New York City will require all municipal workers to be vaccinated against the coronavirus by the time schools reopen in mid-September or face weekly testing, Mayor Bill de Blasio plans to announce on Monday morning, according to a city official.
Last week, Mr. de Blasio’s decision announced a similar mandate for public health care workers — part of an effort to speed up vaccinations as the city faces a third wave of coronavirus cases driven by the spread of the Delta variant.

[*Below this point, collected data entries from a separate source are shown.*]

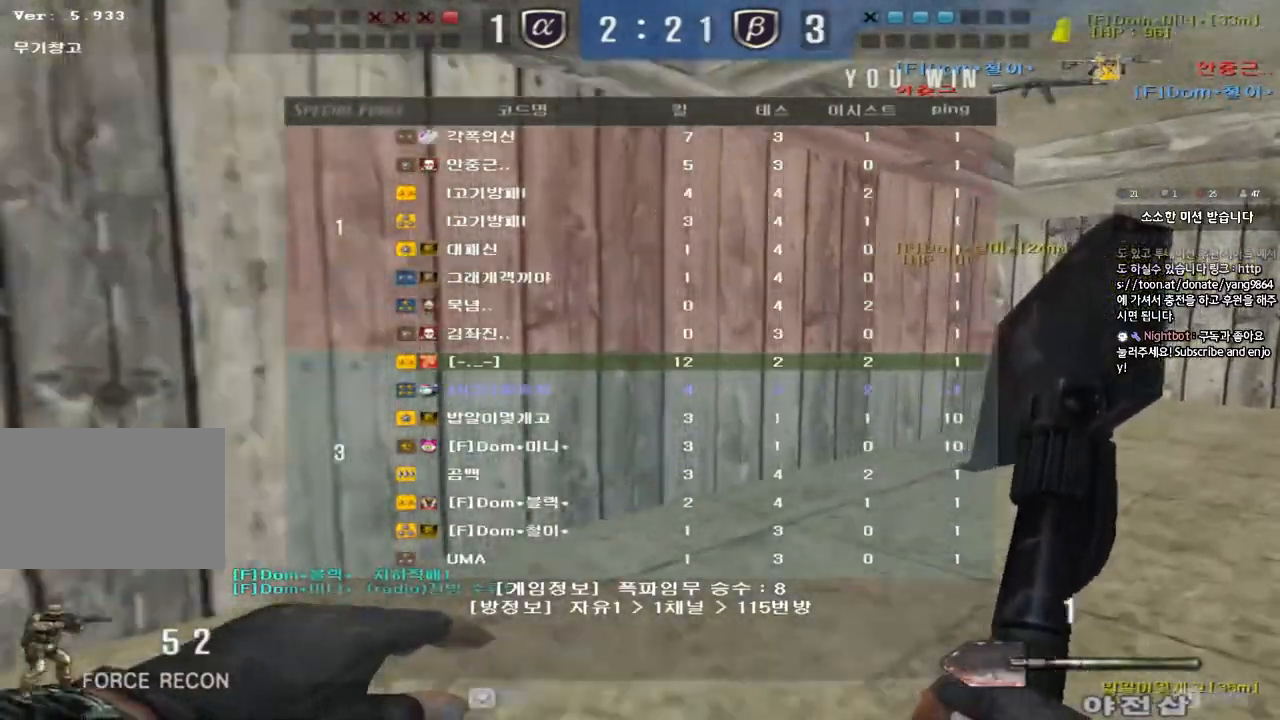
{"keys": ["d", "w"], "events": [[17, "ctrl", "down"], [17, "d", "up"], [33, "w", "up"], [117, "w", "down"], [133, "ctrl", "up"], [133, "d", "down"], [333, "d", "up"], [367, "ctrl", "down"], [367, "w", "up"], [450, "ctrl", "up"], [450, "d", "down"], [450, "w", "down"]]}
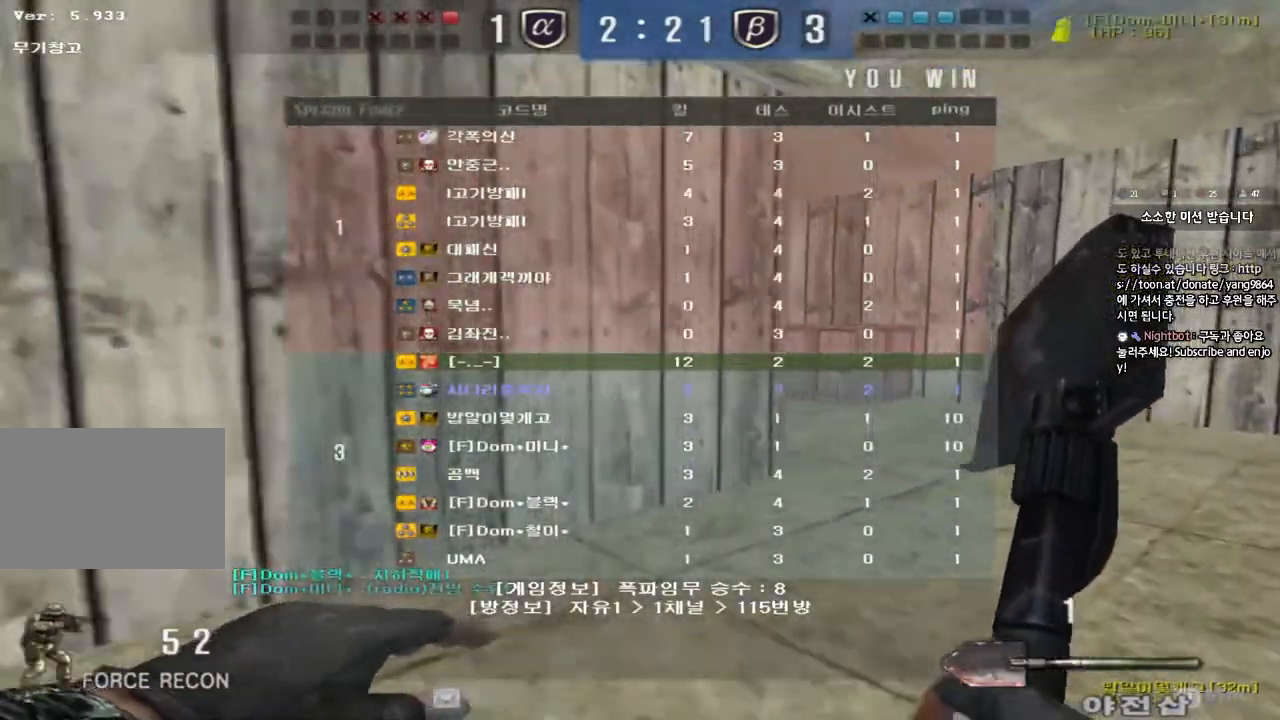
{"keys": ["d", "w"], "events": [[233, "d", "up"], [250, "ctrl", "down"], [250, "w", "up"], [333, "ctrl", "up"], [333, "d", "down"], [333, "w", "down"]]}
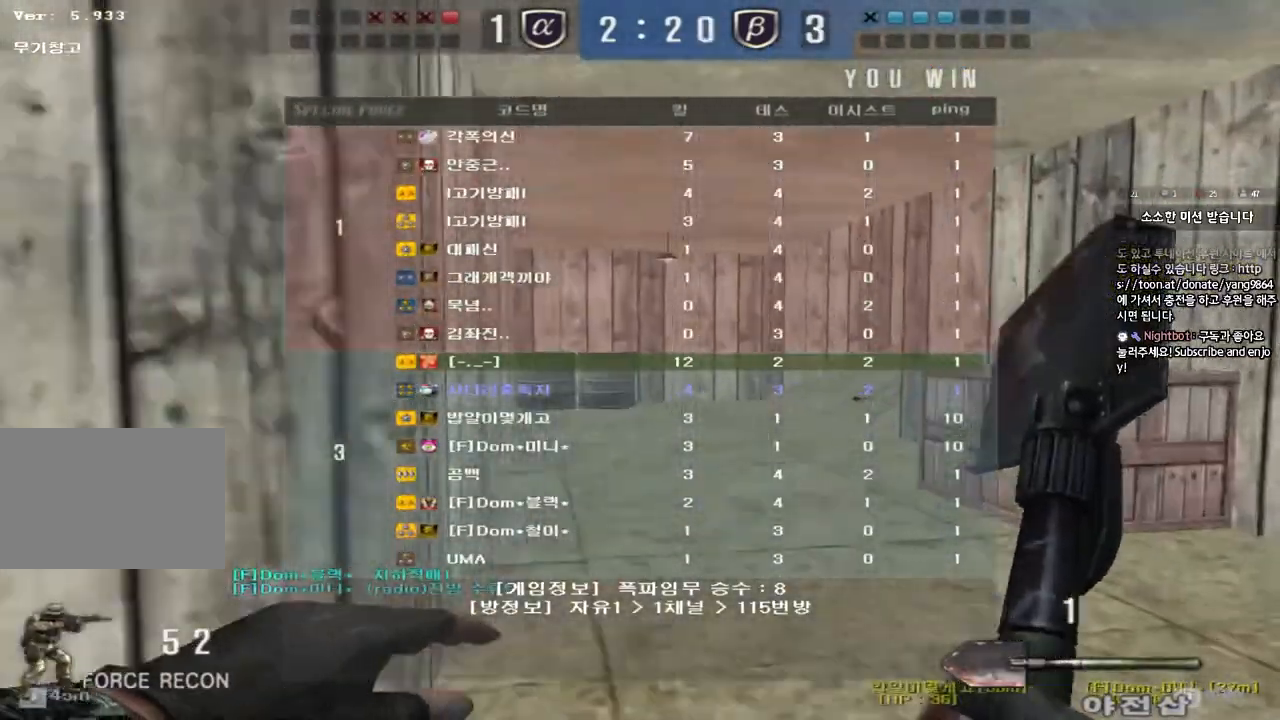
{"keys": ["ctrl"], "events": [[33, "ctrl", "down"], [33, "d", "up"], [33, "w", "up"], [133, "a", "down"], [133, "ctrl", "up"], [150, "w", "down"], [433, "ctrl", "down"], [433, "w", "up"], [450, "a", "up"]]}
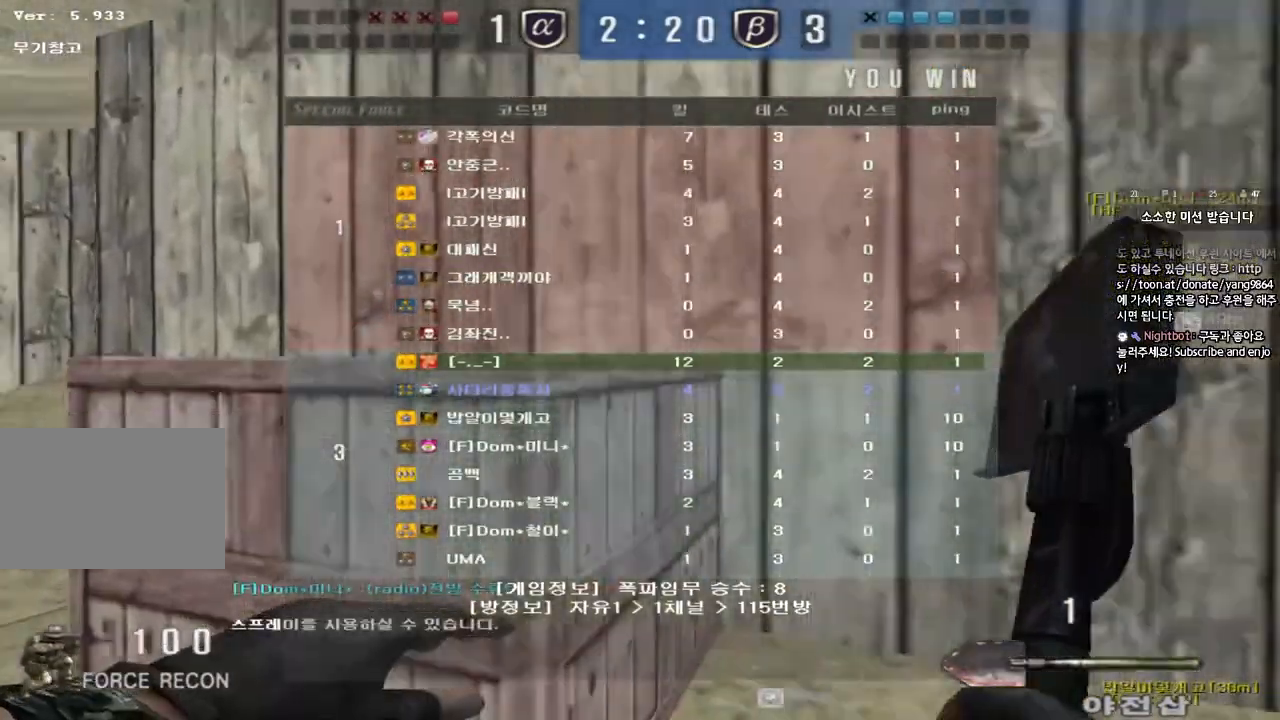
{"keys": ["a", "w"], "events": [[50, "a", "down"], [50, "ctrl", "up"], [50, "w", "down"], [283, "w", "up"], [300, "a", "up"], [300, "ctrl", "down"], [383, "a", "down"], [383, "w", "down"], [417, "ctrl", "up"]]}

The new requirement would apply to roughly 340,000 city workers, including teachers and police officers. The Sept. 13 deadline, when about a million students are set to return to classrooms, shows the importance of the reopening of schools for the city’s recovery and for Mr. de Blasio’s legacy.
Mr. de Blasio, a Democrat in his final year in office, will reiterate his call to private employers to set vaccine mandates for their workers.
Nearly five million New Yorkers have received at least one dose of the vaccine, but the speed of inoculations has slowed. Two million adult New Yorkers are still unvaccinated. The number of virus cases has risen to more than 800 on average per day, more than triple the daily average in late June.
Mr. de Blasio was among the first big-city mayors to open schools for any in-person instruction last fall, and he announced in May that the city’s public schools would reopen for full-time live instruction in September, with no remote learning option. That made New York one of the first large school systems to declare a return to fully normal schooling for the coming academic year.
But parents and educators have expressed anxiety in recent weeks as the city’s average test-positivity rate has ticked up. Some parents say they are worried that the new school year will face major disruptions, as it did last year, and some teachers say they are concerned about returning to classrooms with cases rising.